Anyway, there was this stage show on and this girl came out with rubber gloves and KY. I had an idea of what was about to take place so sitting behind my FC, I pointed at him and held up a $50 note. Basically, he had to fist her.
He's never been the same since.
Gareth123
2nd February 2009, 14:55
I took my sales guy and financial controller to San Fransisco about 10 years back. My FC was very conservative as most accountant types are. Took him to the O'Farrell St Theatre which is one of America's oldest and most notorious adult-entertainment establishments owned originally by the Mitchell Brothers. One shot the other...
Anyway, there was this stage show on and this girl came out with rubber gloves and KY. I had an idea of what was about to take place so sitting behind my FC, I pointed at him and held up a $50 note. Basically, he had to fist her.
He's never been the same since.
I'd love to have a go at that!
Finn
2nd February 2009, 15:23
I'd love to have a go at that!
Er, okay. I still have his number if you want it.
Bren
2nd February 2009, 15:28
best way to make a chick REALLY SOUR, and this is a sure-fire method...
MARRY HER!
MIXONE
2nd February 2009, 15:31
I'd love to have a go at that!
Try the Atami on a Thursday then.They don't have strip shows they have sex shows.If the sight of a full size road cone not being used for what it was designed sounds like you it'll be heaven.
MIXONE
2nd February 2009, 15:32
best way to make a chick REALLY SOUR, and this is a sure-fire method...
MARRY HER!
It's the wedding cake I tells ya!
Max Preload
2nd February 2009, 15:33
Oh, you pay. One way or another.
Like Kenny says... cut out the middle man - find someone you hate and buy them a house!
EatOrBeEaten
2nd February 2009, 16:30
Oh, you pay. One way or another.
Your bitterness saddens me :(
Only time I've ever been to a strip club I was so drunk that when the stunning young lady came and sat next to me, I thought she was on break and fancied a chat :doh: she didn't seem that impressed when I started talking about the weekend's telly....
jrandom
2nd February 2009, 16:47
Your bitterness saddens me :(
It's not 'bitterness', sugarplum. It's just experience.

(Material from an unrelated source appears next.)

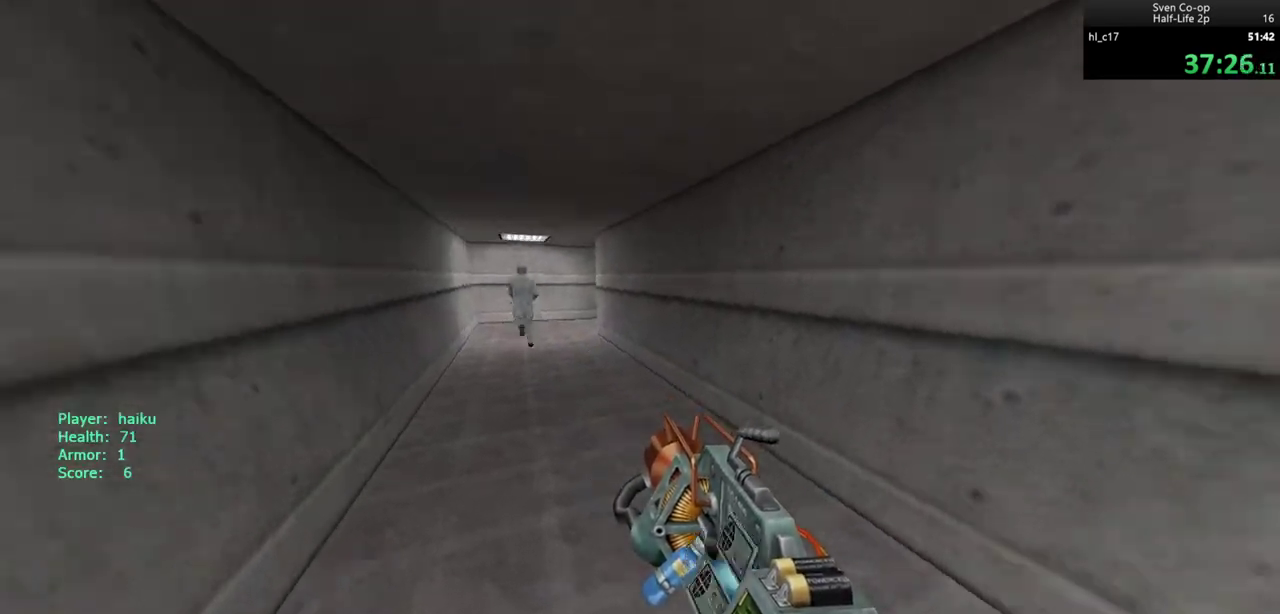
{"keys": ["a"], "mouse": [], "events": [[50, "w", "up"], [133, "s", "down"], [233, "a", "up"], [233, "mouse_wheel_down", "down"], [317, "a", "down"], [317, "mouse_right", "up"], [367, "mouse_wheel_down", "up"], [367, "s", "up"]]}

I thought she was on break and fancied a chat...
I generally assume she's just there to take my empty glass away. Unfortunately, the ones that I would actually like to sit in my lap generally are there to take my empty glass away.
EatOrBeEaten
2nd February 2009, 16:58
It's not 'bitterness', sugarplum. It's just experience.
So why was I the one left $2k out of pocket that time then? I think I'm playing the wrong stereotype :(
I generally assume she's just there to take my empty glass away. Unfortunately, the ones that I would actually like to sit in my lap generally are there to take my empty glass away.
Her near-nekkidness was a sign to me, even in my advanced state of insobriety, that she wasn't one for lifting the empties. Still, got a lap dance, and haven't bothered again. It's like quitting smoking and paying someone to smoke a packet for you and blow the smoke in your face.
jrandom
2nd February 2009, 17:01
So why was I the one left $2k out of pocket that time then? I think I'm playing the wrong stereotype :(
Multiply that out-of-pocket number by 100, and you'll get a more typical amount that chaps like myself and The Stranger have had to deal with in such circumstances.
Still, got a lap dance, and haven't bothered again. It's like quitting smoking and paying someone to smoke a packet for you and blow the smoke in your face.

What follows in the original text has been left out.